Given the difference in solution composition before and after the experiment, the researchers are able to calculate the rock sample's adsorption capacity. "Let’s assume the radionuclides are like visitors to a concert hall," Maria Marques explains. "We then count how many seats there are in the hall for the visitors to sit on." All those seated represent the radioactive ions that were bound in the clay. Anyone without a seat, in our analogy, is left in the fluid.
Waiting for the breakthrough
Another research group at PSI is measuring how fast radionuclides in water can move through the rock. The rate needs to be as low as possible in a deep repository. For these experiments, the University of Bern sends selected drill core discs, protected by an outer seal of resin, to PSI in Villigen.
Luc Van Loon, head of the Diffusion Processes Group, mounts the dark grey disc of the Opalinus Clay between two plates in an apparatus similar to a vice. Tubes are mounted left and right to continuously wet the drill core disc with fluid: a solution containing radionuclides on the left, and the same solution without radionuclides on the right, to ensure that the disc is well saturated from both sides.
Every few days the researchers take samples to determine how long it takes for the radionuclides to move through the disc. "We call that the breakthrough," says Luc Van Loon.
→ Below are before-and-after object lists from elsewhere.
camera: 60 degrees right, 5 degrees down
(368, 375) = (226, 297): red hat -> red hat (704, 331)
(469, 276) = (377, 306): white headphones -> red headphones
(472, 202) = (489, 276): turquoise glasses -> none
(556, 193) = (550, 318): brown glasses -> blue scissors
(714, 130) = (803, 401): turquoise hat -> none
The experiment continues until researchers have collected enough information to draw conclusions, which can take up to three months.
Reality versus simulation
The measurement results obtained by Maria Marques, Luc Van Loon, and their colleagues provide valuable information about which site in Switzerland is most suitable for storing radioactive waste. Just as important as the collected data are the computer models that simulate processes occurring in the underground repository. Ultimately only such simulations can provide accurate forecasts on whether the repository will comply with the regulatory safety limits over a long period, explains Sergey Churakov. "We’re talking about a million years, after all." Such geological time scales cannot be replicated in a laboratory.
For more than 20 years now, PSI researchers have been working on simulating the adsorption and diffusion of water and radionuclides in Opalinus Clay. Data from measurements at the PSI large research facility Swiss Light Source SLS provide additional detailed information to support the model, such as: Where exactly are the radionuclides located on the clay? Which other atoms surround them once they are bound to the surface?
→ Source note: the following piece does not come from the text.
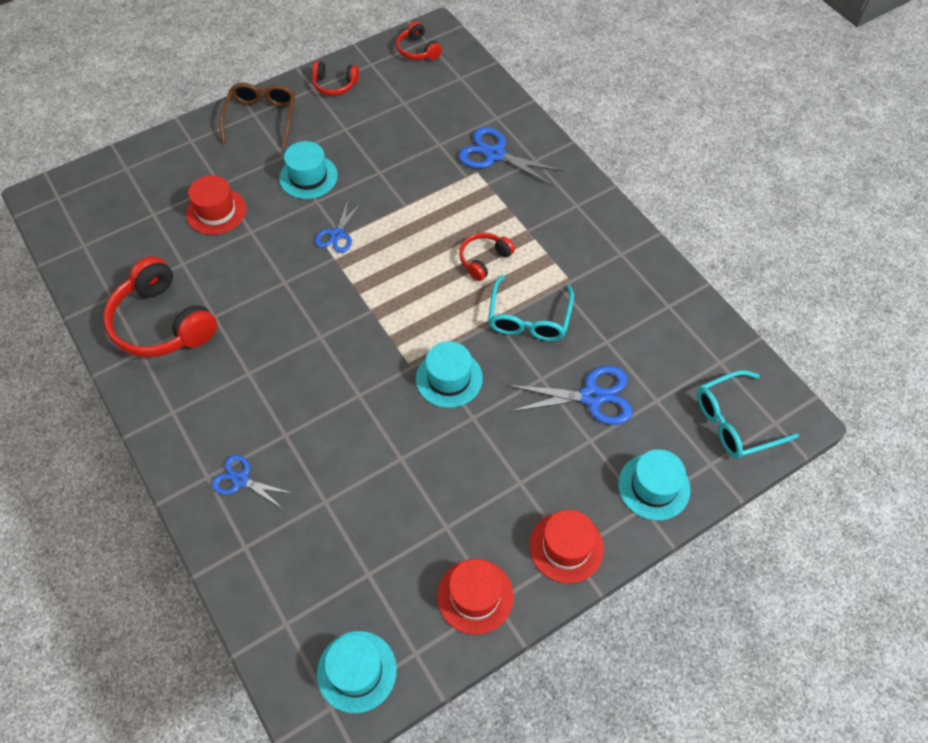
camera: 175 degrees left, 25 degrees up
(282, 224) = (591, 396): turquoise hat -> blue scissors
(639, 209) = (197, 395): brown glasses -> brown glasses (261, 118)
The scientists repeatedly compare data obtained in laboratory experiments with those estimated by the simulations and the results measured in field-scale rock laboratories. "The results from experiments and simulations must agree," explains Luc Van Loon, "and so far, everything matches up well." The researcher hopes the consistency between the experiments and the modelling will be further confirmed in the ongoing studies. This will support the Sectoral Plan for Deep Geological Repositories in the effort to identify one or more preferred sites for storing Swiss radioactive waste.